Am nächsten Morgen nach der durchschwärmten Nacht waren die beiden jungen Damen spät aufgestanden, und nur der Sohn zur gewöhnlichen Zeit ausgegangen, um seine ,englische Stunde’ zu halten. Als aber Marie – die zweite Tochter – bald nach Anna zum Kaffee herüberkam, saß der Vater ungewohnter-weise nicht in seiner Studierstube an der Arbeit, sondern im Sofa, aus der langen Pfeife den Dampf in weißen Kräuselwolken von sich blasend, und die Mutter am Nähtisch, Kleider für das Jüngste ausbessernd, das in seinem herübergeschafften Bettchen wieder mit klaren Augen seine Puppe schaukelte.
«Schon ausgeschlafen, Väterchen?» sagte Marie, als sie, etwas beschämt, als letzte am Kaffeetisch Platz genommen. «Ich habe wohl heut recht lange geschlafen?
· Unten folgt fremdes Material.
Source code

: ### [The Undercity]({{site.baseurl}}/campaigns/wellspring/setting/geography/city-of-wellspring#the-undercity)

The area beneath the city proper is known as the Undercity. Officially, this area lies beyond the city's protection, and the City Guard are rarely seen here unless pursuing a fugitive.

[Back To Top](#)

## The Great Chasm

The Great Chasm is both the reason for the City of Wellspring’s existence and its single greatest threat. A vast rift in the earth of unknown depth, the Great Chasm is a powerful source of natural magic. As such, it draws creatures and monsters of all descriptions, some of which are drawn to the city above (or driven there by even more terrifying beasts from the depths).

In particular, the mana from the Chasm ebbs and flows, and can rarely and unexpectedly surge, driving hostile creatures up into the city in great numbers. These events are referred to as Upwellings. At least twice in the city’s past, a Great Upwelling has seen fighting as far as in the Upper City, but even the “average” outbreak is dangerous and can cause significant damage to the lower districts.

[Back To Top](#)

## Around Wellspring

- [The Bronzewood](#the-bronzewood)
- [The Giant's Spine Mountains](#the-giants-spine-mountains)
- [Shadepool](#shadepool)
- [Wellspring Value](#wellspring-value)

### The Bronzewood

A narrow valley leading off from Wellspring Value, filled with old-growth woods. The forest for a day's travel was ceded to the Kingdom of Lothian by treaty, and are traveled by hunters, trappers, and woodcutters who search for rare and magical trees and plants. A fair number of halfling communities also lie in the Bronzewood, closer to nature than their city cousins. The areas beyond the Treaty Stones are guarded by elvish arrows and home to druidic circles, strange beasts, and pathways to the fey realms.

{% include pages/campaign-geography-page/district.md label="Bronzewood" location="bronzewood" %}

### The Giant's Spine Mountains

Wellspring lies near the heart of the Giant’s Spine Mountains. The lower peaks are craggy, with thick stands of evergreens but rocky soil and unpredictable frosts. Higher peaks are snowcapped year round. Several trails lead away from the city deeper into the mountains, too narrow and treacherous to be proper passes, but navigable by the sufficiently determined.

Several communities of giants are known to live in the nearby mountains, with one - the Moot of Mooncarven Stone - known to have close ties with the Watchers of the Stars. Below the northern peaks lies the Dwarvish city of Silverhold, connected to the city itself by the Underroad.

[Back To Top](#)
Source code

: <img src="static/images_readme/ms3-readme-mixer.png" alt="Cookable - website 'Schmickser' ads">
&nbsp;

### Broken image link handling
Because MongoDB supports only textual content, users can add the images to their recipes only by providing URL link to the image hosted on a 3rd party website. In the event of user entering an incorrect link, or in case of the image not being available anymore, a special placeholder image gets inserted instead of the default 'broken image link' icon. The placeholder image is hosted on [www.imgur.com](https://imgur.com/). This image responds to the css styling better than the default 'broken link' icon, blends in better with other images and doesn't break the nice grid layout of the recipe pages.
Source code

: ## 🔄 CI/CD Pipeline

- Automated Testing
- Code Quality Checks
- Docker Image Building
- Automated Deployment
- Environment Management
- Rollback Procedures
Aber – was ist Dir denn? – Und der Mutter auch!» rief sie, vom Stuhl wieder aufspringend, als sie das ungewohnte ernste Wesen der Eltern gewahrte. «Bist Du böse auf mich, Mütterchen?»
«Nein, mein Kind», sagte diese und zwang ein Lächeln auf die Lippen, «aber der Vater hat Euch etwas recht Ernstes heute zu sagen, von dem wir noch nicht wissen, ob es Euch betrüben wird oder nicht.»
«Der Vater!» rief Marie erschreckt, und auch Anna, die älteste Tochter, sah ängstlich zu ihm auf.
Professor Lohenstein aber, so in die Enge und zum Äußersten getrieben, hustete, paffte den Dampf ein paarmal scharf vor sich hin, um die Pfeife ordentlich in Glut zu bringen, und sagte:
«Ja, Kinder, Ihr wißt – wir – wir haben doch in den letzten Tagen viel über Nordamerika gesprochen, und auch manches gelesen…. »
«Ja, die herrlichen Romane von Cooper!» rief Marie rasch. 29
«Und die schrecklichen Berichte im Tageblatt», lächelte Anna.
«Der Doktor Hayde ist ein Esel», sagte der Professor, den rauch wieder ein paarmal rasch ausstoßend. «Wenn der hätte in Amerika ordentlich arbeiten wollen, brauchte er sich jetzt nicht von einer Winkeladvokatur und vom Schimpfen auf freisinnige Leute zu ernähren. Über dessen Berichte wollen wir uns keine Sorgen machen, aber… » Er schwieg wieder einen Augenblick und sah, wie furchtsam, nach der Frau hinüber. Die jedoch arbeitete umso emsiger weiter, und selber mit dem Bedürfnis, dem, was ihn schon so lange gedrückt, endlich einmal Worte zu geben, fuhr er rasch fort: «Ich habe eine Frage an Euch zu tun, Kinder: Hättet Ihr – hättet Ihr wohl selber Lust, hinüber nach – nach Amerika zu gehen?»
«Nach Amerika!» rief Anna rasch und auch wohl erschreckt. Marie aber sprang auf, schlug in die Hände und rief jubelnd:
«Nach Amerika! Oh, das wäre ja prächtig – das wäre herrlich! – Nicht war, da sind a u c h Bälle, Väterchen?»
Die Mutter seufzte tief auf, und der Vater zog wieder etwas verlegen an der Bernsteinspitze.